„Spiel der Woche“ beschäftigt sich mit dem Abstiegskampf

Von: Sebastian Adriany
Letzte Aktualisierung:

Wenau. Das „Spiel der Woche“ beschäftigt sich mit dem Abstiegskampf in der Fußball-Kreisliga B, Gruppe 3.

Es treffen am Sonntag ab 12.30 Uhr mit Jugendsport Wenau III und der SG Germania Burgwart Bergstein Brandenberg II zwei Mannschaften aufeinander, die aktuell abstiegsgefährdet sind. Wenau steht auf Tabellenplatz 14 mit acht Zählern, punktgleich mit dem Letzten TuS Schmidt II und dem 13., der Reserve der SG Voreifel.

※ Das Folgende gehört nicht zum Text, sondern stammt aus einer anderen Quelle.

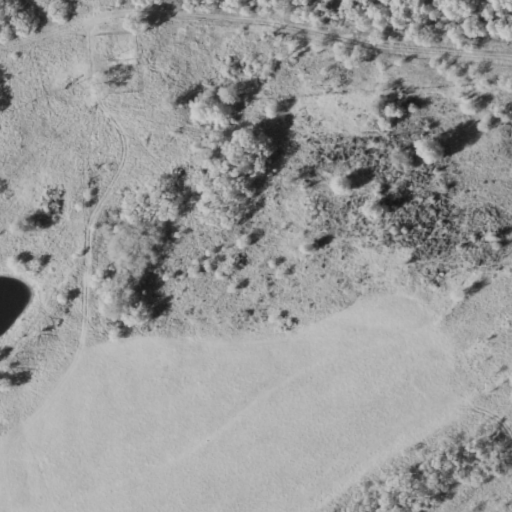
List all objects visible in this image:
building: (122, 62)
road: (365, 216)
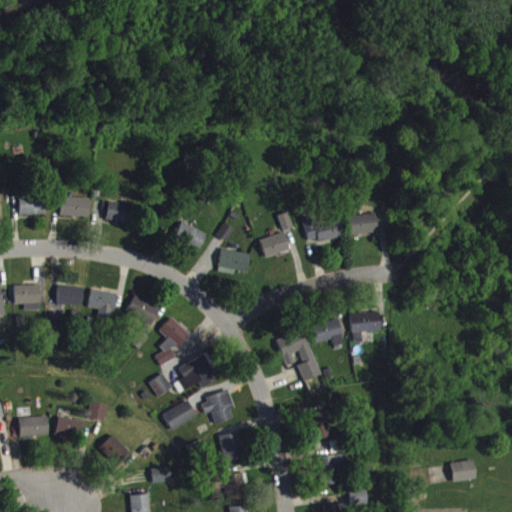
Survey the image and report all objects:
building: (32, 213)
building: (75, 215)
building: (118, 220)
building: (285, 229)
building: (362, 232)
building: (324, 237)
building: (190, 244)
building: (275, 253)
road: (125, 261)
building: (233, 270)
road: (308, 286)
building: (70, 304)
building: (28, 305)
building: (103, 311)
building: (1, 312)
building: (142, 319)
building: (364, 333)
building: (328, 340)
building: (170, 348)
building: (299, 362)
building: (197, 381)
building: (161, 393)
road: (268, 414)
building: (219, 415)
building: (1, 419)
building: (98, 419)
building: (180, 423)
building: (319, 434)
building: (34, 435)
building: (69, 436)
building: (230, 455)
building: (115, 457)
building: (332, 477)
building: (463, 479)
building: (162, 483)
road: (28, 487)
road: (408, 492)
building: (234, 494)
building: (140, 507)
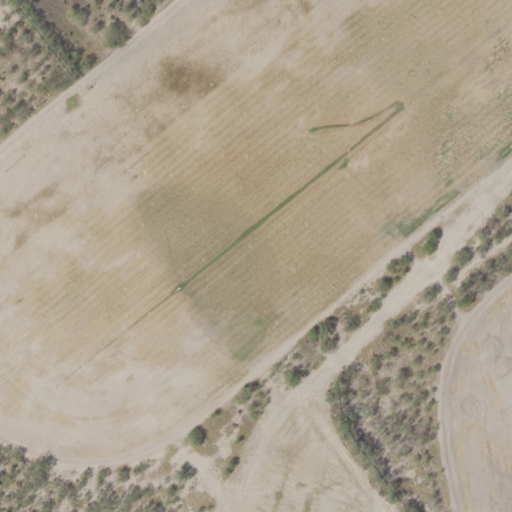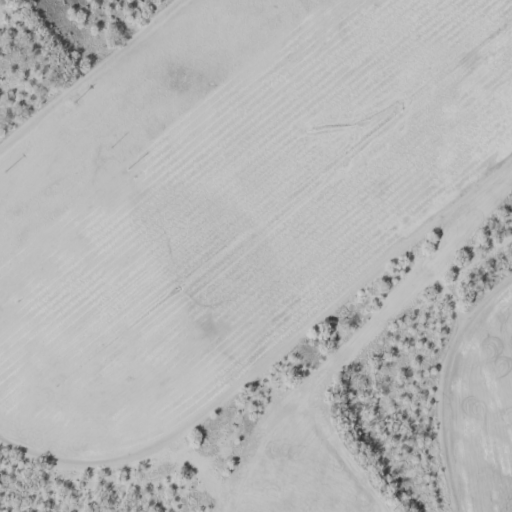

Nachdem die Wenauer ihr erstes Saisonspiel gegen den BSV Gey gewonnen hatten, sollten in der Hinrunde nur noch zwei Punkte hinzukommen. In der Winterpause übernahm Maik Fourné das Traineramt von René Jacquorie, der Vater geworden ist und nun als Co-Trainer fungiert.

Fourné, der die vergangenen zehn Jahre fußballerisch in Schevenhütte verbracht hat, ist nun zurück bei seinem Heimatverein.

„Wir hatten durchschnittlich immer zehn Mann im Training. Die Mannschaft ist fit und wir wollen den Klassenerhalt schaffen“, ist der neue Trainer optimistisch, in der B-Liga zu bleiben. Vor zwei Wochen gelang ihm der erste Pflichtspielsieg gegen den SC Kreuzau 05, was sich gegen den kommenden Gegner fortsetzen soll.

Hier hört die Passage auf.